(WHAT THE EXERCISE ASKS) Reproduce the lines below, substituting "Gratis retur" for every occurrence of "Fri retur" and leaving all other text unchanged. Omit the pictures from your answer.

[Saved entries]
==================================================
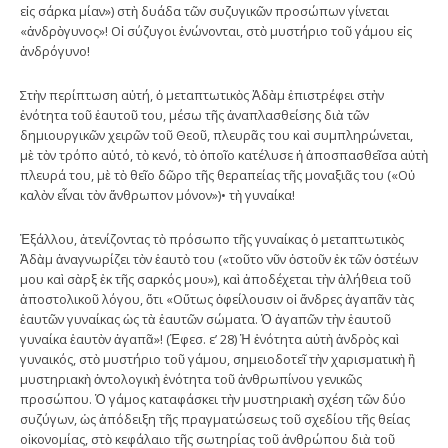
εἰς σάρκα μίαν») στὴ δυάδα τῶν συζυγικῶν προσώπων γίνεται
«ἀνδρὸγυνος»! Οἱ σύζυγοι ἑνώνονται, στὸ μυστήριο τοῦ γάμου εἰς
ἀνδρόγυνο!
Στὴν περίπτωση αὐτή, ὁ μεταπτωτικὸς Ἀδὰμ ἐπιστρέφει στὴν
ἑνότητα τοῦ ἑαυτοῦ του, μέσω τῆς ἀναπλασθείσης διὰ τῶν
δημιουργικῶν χειρῶν τοῦ Θεοῦ, πλευρᾶς του καὶ συμπληρώνεται,
μὲ τὸν τρόπο αὐτό, τὸ κενό, τὸ ὁποῖο κατέλυσε ἡ ἀποσπασθεῖσα αὐτὴ
πλευρά του, μὲ τὸ θεῖο δῶρο τῆς θεραπείας τῆς μοναξιᾶς του («Οὐ
καλὸν εἶναι τὸν ἄνθρωπον μόνον»)• τὴ γυναίκα!
Ἐξάλλου, ἀτενίζοντας τὸ πρόσωπο τῆς γυναίκας ὁ μεταπτωτικὸς
Ἀδὰμ ἀναγνωρίζει τὸν ἑαυτὸ του («τοῦτο νῦν ὀστοῦν ἐκ τῶν ὀστέων
μου καὶ σὰρξ ἐκ τῆς σαρκός μου»), καὶ ἀποδέχεται τὴν ἀλήθεια τοῦ
ἀποστολικοῦ λόγου, ὅτι «Οὕτως ὀφείλουσιν οἱ ἄνδρες ἀγαπᾶν τὰς
ἑαυτῶν γυναίκας ὡς τὰ ἑαυτῶν σώματα. Ὁ ἀγαπῶν τὴν ἑαυτοῦ
γυναίκα ἑαυτὸν ἀγαπᾶ»! (Ἐφεσ. ε’ 28) Ἡ ἑνότητα αὐτὴ ἀνδρὸς καὶ
γυναικός, στὸ μυστήριο τοῦ γάμου, σημειοδοτεῖ τὴν χαρισματικὴ ἢ
μυστηριακὴ ὀντολογικὴ ἑνότητα τοῦ ἀνθρωπίνου γενικῶς
προσώπου. Ὁ γάμος καταφάσκει τὴν μυστηριακὴ σχέση τῶν δύο
συζύγων, ὡς ἀπόδειξη τῆς πραγματώσεως τοῦ σχεδίου τῆς θείας
οἰκονομίας, στὸ κεφάλαιο τῆς σωτηρίας τοῦ ἀνθρώπου διὰ τοῦ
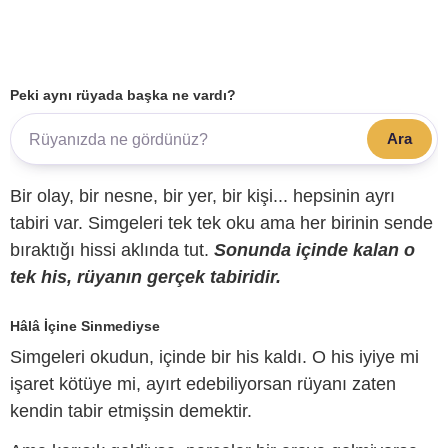
Peki aynı rüyada başka ne vardı?
Ara
Bir olay, bir nesne, bir yer, bir kişi... hepsinin ayrı
tabiri var. Simgeleri tek tek oku ama her birinin sende
bıraktığı hissi aklında tut.
Sonunda içinde kalan o
tek his, rüyanın gerçek tabiridir.
Hâlâ İçine Sinmediyse
Simgeleri okudun, içinde bir his kaldı. O his iyiye mi
işaret kötüye mi, ayırt edebiliyorsan rüyanı zaten
kendin tabir etmişsin demektir.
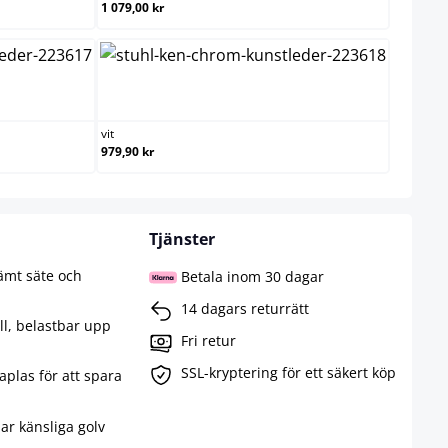
1 079,00 kr
vit
vit
979,90 kr
Tjänster
ämt säte och
Betala inom 30 dagar
14 dagars returrätt
ll, belastbar upp
Fri retur
SSL-kryptering för ett säkert köp
taplas för att spara
ar känsliga golv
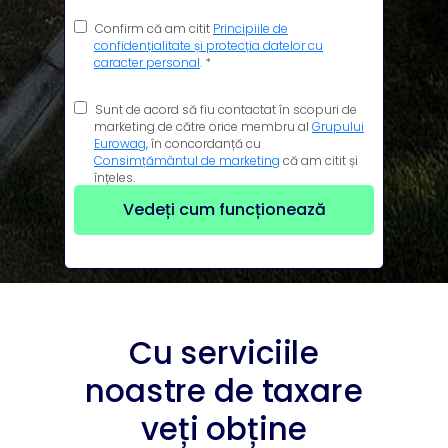
Confirm că am citit
Principiile de
confidențialitate și protecția datelor cu
caracter personal
. *
Sunt de acord să fiu contactat în scopuri de
marketing de către orice membru al
Grupului
Eurowag
, în concordanță cu
Consimțământul de marketing
că am citit și
înțeles.
Vedeți cum funcționează
Cu serviciile
noastre de taxare
veți obține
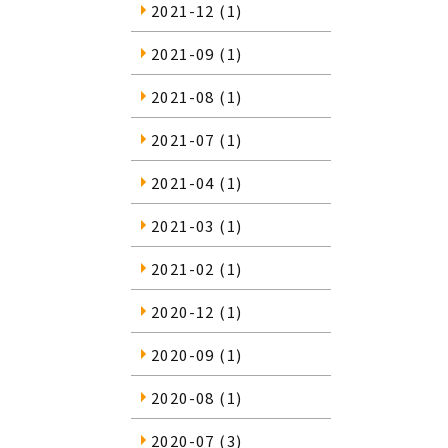
2021-12
(1)
2021-09
(1)
2021-08
(1)
2021-07
(1)
2021-04
(1)
2021-03
(1)
2021-02
(1)
2020-12
(1)
2020-09
(1)
2020-08
(1)
2020-07
(3)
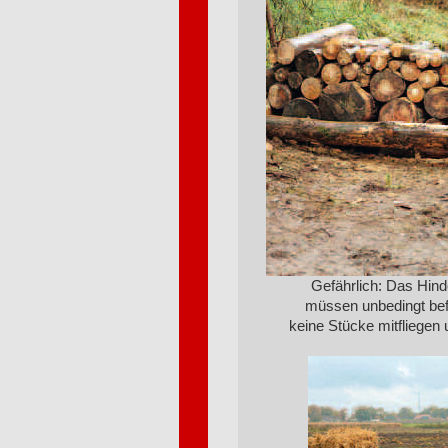
Gefährlich: Das Hinde
müssen unbedingt bef
keine Stücke mitfliegen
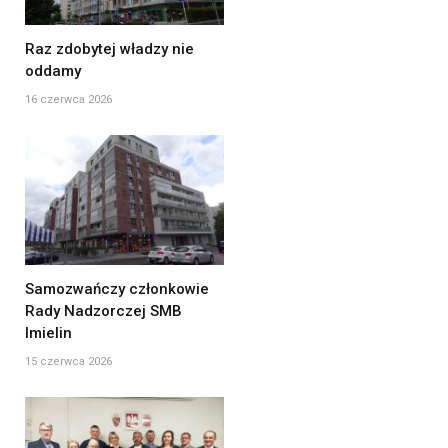
Raz zdobytej władzy nie
oddamy
16 czerwca 2026
Samozwańczy członkowie
Rady Nadzorczej SMB
Imielin
15 czerwca 2026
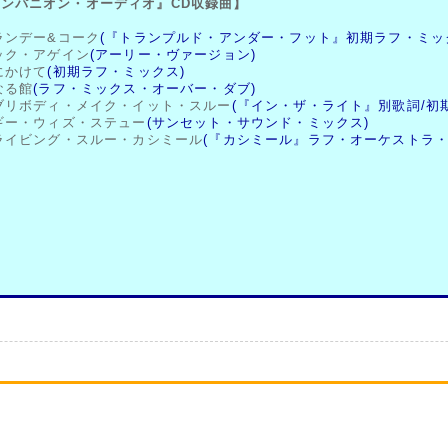
ンパニオン・オーディオ』CD収録曲】
ブランデー&コーク
(『トランプルド・アンダー・フット』初期ラフ・ミッ
シック・アゲイン
(アーリー・ヴァージョン)
死にかけて
(初期ラフ・ミックス)
聖なる館
(ラフ・ミックス・オーバー・ダブ)
エブリボディ・メイク・イット・スルー
(『イン・ザ・ライト』別歌詞/初
ブギー・ウィズ・ステュー
(サンセット・サウンド・ミックス)
ドライビング・スルー・カシミール
(『カシミール』ラフ・オーケストラ・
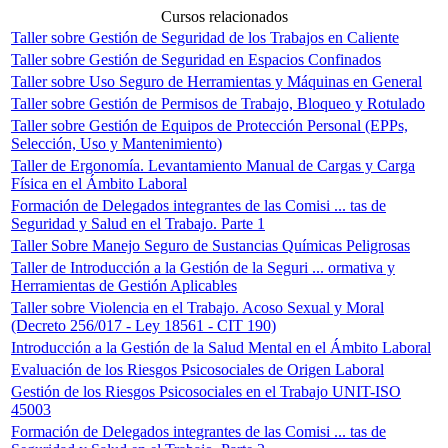
Cursos relacionados
Taller sobre Gestión de Seguridad de los Trabajos en Caliente
Taller sobre Gestión de Seguridad en Espacios Confinados
Taller sobre Uso Seguro de Herramientas y Máquinas en General
Taller sobre Gestión de Permisos de Trabajo, Bloqueo y Rotulado
Taller sobre Gestión de Equipos de Protección Personal (EPPs,
Selección, Uso y Mantenimiento)
Taller de Ergonomía. Levantamiento Manual de Cargas y Carga
Física en el Ámbito Laboral
Formación de Delegados integrantes de las Comisi ... tas de
Seguridad y Salud en el Trabajo. Parte 1
Taller Sobre Manejo Seguro de Sustancias Químicas Peligrosas
Taller de Introducción a la Gestión de la Seguri ... ormativa y
Herramientas de Gestión Aplicables
Taller sobre Violencia en el Trabajo. Acoso Sexual y Moral
(Decreto 256/017 - Ley 18561 - CIT 190)
Introducción a la Gestión de la Salud Mental en el Ámbito Laboral
Evaluación de los Riesgos Psicosociales de Origen Laboral
Gestión de los Riesgos Psicosociales en el Trabajo UNIT-ISO
45003
Formación de Delegados integrantes de las Comisi ... tas de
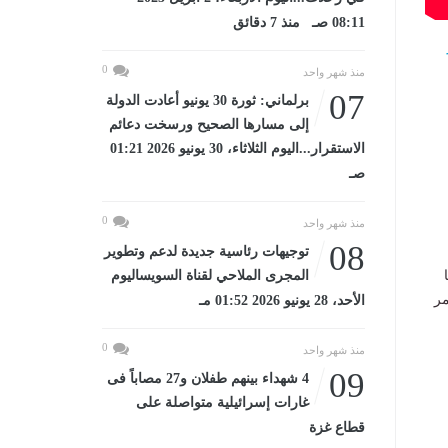
08:11 صـ منذ 7 دقائق
0
منذ شهر واحد
07
برلماني: ثورة 30 يونيو أعادت الدولة
إلى مسارها الصحيح ورسخت دعائم
الاستقرار...اليوم الثلاثاء، 30 يونيو 2026 01:21
صـ
0
منذ شهر واحد
08
توجيهات رئاسية جديدة لدعم وتطوير
المجرى الملاحي لقناة السويساليوم
نتين في الدقيقة 39 من عمر
الأحد، 28 يونيو 2026 01:52 مـ
0
منذ شهر واحد
09
4 شهداء بينهم طفلان و27 مصاباً فى
غارات إسرائيلية متواصلة على
قطاع غزة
==================================================
(OUTPUT OF THE TASK)
εἰς σάρκα μίαν») στὴ δυάδα τῶν συζυγικῶν προσώπων γίνεται
«ἀνδρὸγυνος»! Οἱ σύζυγοι ἑνώνονται, στὸ μυστήριο τοῦ γάμου εἰς
ἀνδρόγυνο!
Στὴν περίπτωση αὐτή, ὁ μεταπτωτικὸς Ἀδὰμ ἐπιστρέφει στὴν
ἑνότητα τοῦ ἑαυτοῦ του, μέσω τῆς ἀναπλασθείσης διὰ τῶν
δημιουργικῶν χειρῶν τοῦ Θεοῦ, πλευρᾶς του καὶ συμπληρώνεται,
μὲ τὸν τρόπο αὐτό, τὸ κενό, τὸ ὁποῖο κατέλυσε ἡ ἀποσπασθεῖσα αὐτὴ
πλευρά του, μὲ τὸ θεῖο δῶρο τῆς θεραπείας τῆς μοναξιᾶς του («Οὐ
καλὸν εἶναι τὸν ἄνθρωπον μόνον»)• τὴ γυναίκα!
Ἐξάλλου, ἀτενίζοντας τὸ πρόσωπο τῆς γυναίκας ὁ μεταπτωτικὸς
Ἀδὰμ ἀναγνωρίζει τὸν ἑαυτὸ του («τοῦτο νῦν ὀστοῦν ἐκ τῶν ὀστέων
μου καὶ σὰρξ ἐκ τῆς σαρκός μου»), καὶ ἀποδέχεται τὴν ἀλήθεια τοῦ
ἀποστολικοῦ λόγου, ὅτι «Οὕτως ὀφείλουσιν οἱ ἄνδρες ἀγαπᾶν τὰς
ἑαυτῶν γυναίκας ὡς τὰ ἑαυτῶν σώματα. Ὁ ἀγαπῶν τὴν ἑαυτοῦ
γυναίκα ἑαυτὸν ἀγαπᾶ»! (Ἐφεσ. ε’ 28) Ἡ ἑνότητα αὐτὴ ἀνδρὸς καὶ
γυναικός, στὸ μυστήριο τοῦ γάμου, σημειοδοτεῖ τὴν χαρισματικὴ ἢ
μυστηριακὴ ὀντολογικὴ ἑνότητα τοῦ ἀνθρωπίνου γενικῶς
προσώπου. Ὁ γάμος καταφάσκει τὴν μυστηριακὴ σχέση τῶν δύο
συζύγων, ὡς ἀπόδειξη τῆς πραγματώσεως τοῦ σχεδίου τῆς θείας
οἰκονομίας, στὸ κεφάλαιο τῆς σωτηρίας τοῦ ἀνθρώπου διὰ τοῦ
Peki aynı rüyada başka ne vardı?
Ara
Bir olay, bir nesne, bir yer, bir kişi... hepsinin ayrı
tabiri var. Simgeleri tek tek oku ama her birinin sende
bıraktığı hissi aklında tut.
Sonunda içinde kalan o
tek his, rüyanın gerçek tabiridir.
Hâlâ İçine Sinmediyse
Simgeleri okudun, içinde bir his kaldı. O his iyiye mi
işaret kötüye mi, ayırt edebiliyorsan rüyanı zaten
kendin tabir etmişsin demektir.
1 079,00 kr
vit
vit
979,90 kr
Tjänster
ämt säte och
Betala inom 30 dagar
14 dagars returrätt
ll, belastbar upp
Gratis retur
SSL-kryptering för ett säkert köp
taplas för att spara
ar känsliga golv
Confirm că am citit
Principiile de
confidențialitate și protecția datelor cu
caracter personal
. *
Sunt de acord să fiu contactat în scopuri de
marketing de către orice membru al
Grupului
Eurowag
, în concordanță cu
Consimțământul de marketing
că am citit și
înțeles.
Vedeți cum funcționează
Cu serviciile
noastre de taxare
veți obține
2021-12
(1)
2021-09
(1)
2021-08
(1)
2021-07
(1)
2021-04
(1)
2021-03
(1)
2021-02
(1)
2020-12
(1)
2020-09
(1)
2020-08
(1)
2020-07
(3)
Gefährlich: Das Hinde
müssen unbedingt bef
keine Stücke mitfliegen
Raz zdobytej władzy nie
oddamy
16 czerwca 2026
Samozwańczy członkowie
Rady Nadzorczej SMB
Imielin
15 czerwca 2026
ンパニオン・オーディオ』CD収録曲】
ブランデー&コーク
(『トランプルド・アンダー・フット』初期ラフ・ミッ
シック・アゲイン
(アーリー・ヴァージョン)
死にかけて
(初期ラフ・ミックス)
聖なる館
(ラフ・ミックス・オーバー・ダブ)
エブリボディ・メイク・イット・スルー
(『イン・ザ・ライト』別歌詞/初
ブギー・ウィズ・ステュー
(サンセット・サウンド・ミックス)
ドライビング・スルー・カシミール
(『カシミール』ラフ・オーケストラ・
Cursos relacionados
Taller sobre Gestión de Seguridad de los Trabajos en Caliente
Taller sobre Gestión de Seguridad en Espacios Confinados
Taller sobre Uso Seguro de Herramientas y Máquinas en General
Taller sobre Gestión de Permisos de Trabajo, Bloqueo y Rotulado
Taller sobre Gestión de Equipos de Protección Personal (EPPs,
Selección, Uso y Mantenimiento)
Taller de Ergonomía. Levantamiento Manual de Cargas y Carga
Física en el Ámbito Laboral
Formación de Delegados integrantes de las Comisi ... tas de
Seguridad y Salud en el Trabajo. Parte 1
Taller Sobre Manejo Seguro de Sustancias Químicas Peligrosas
Taller de Introducción a la Gestión de la Seguri ... ormativa y
Herramientas de Gestión Aplicables
Taller sobre Violencia en el Trabajo. Acoso Sexual y Moral
(Decreto 256/017 - Ley 18561 - CIT 190)
Introducción a la Gestión de la Salud Mental en el Ámbito Laboral
Evaluación de los Riesgos Psicosociales de Origen Laboral
Gestión de los Riesgos Psicosociales en el Trabajo UNIT-ISO
45003
Formación de Delegados integrantes de las Comisi ... tas de
08:11 صـ منذ 7 دقائق
0
منذ شهر واحد
07
برلماني: ثورة 30 يونيو أعادت الدولة
إلى مسارها الصحيح ورسخت دعائم
الاستقرار...اليوم الثلاثاء، 30 يونيو 2026 01:21
صـ
0
منذ شهر واحد
08
توجيهات رئاسية جديدة لدعم وتطوير
المجرى الملاحي لقناة السويساليوم
نتين في الدقيقة 39 من عمر
الأحد، 28 يونيو 2026 01:52 مـ
0
منذ شهر واحد
09
4 شهداء بينهم طفلان و27 مصاباً فى
غارات إسرائيلية متواصلة على
قطاع غزة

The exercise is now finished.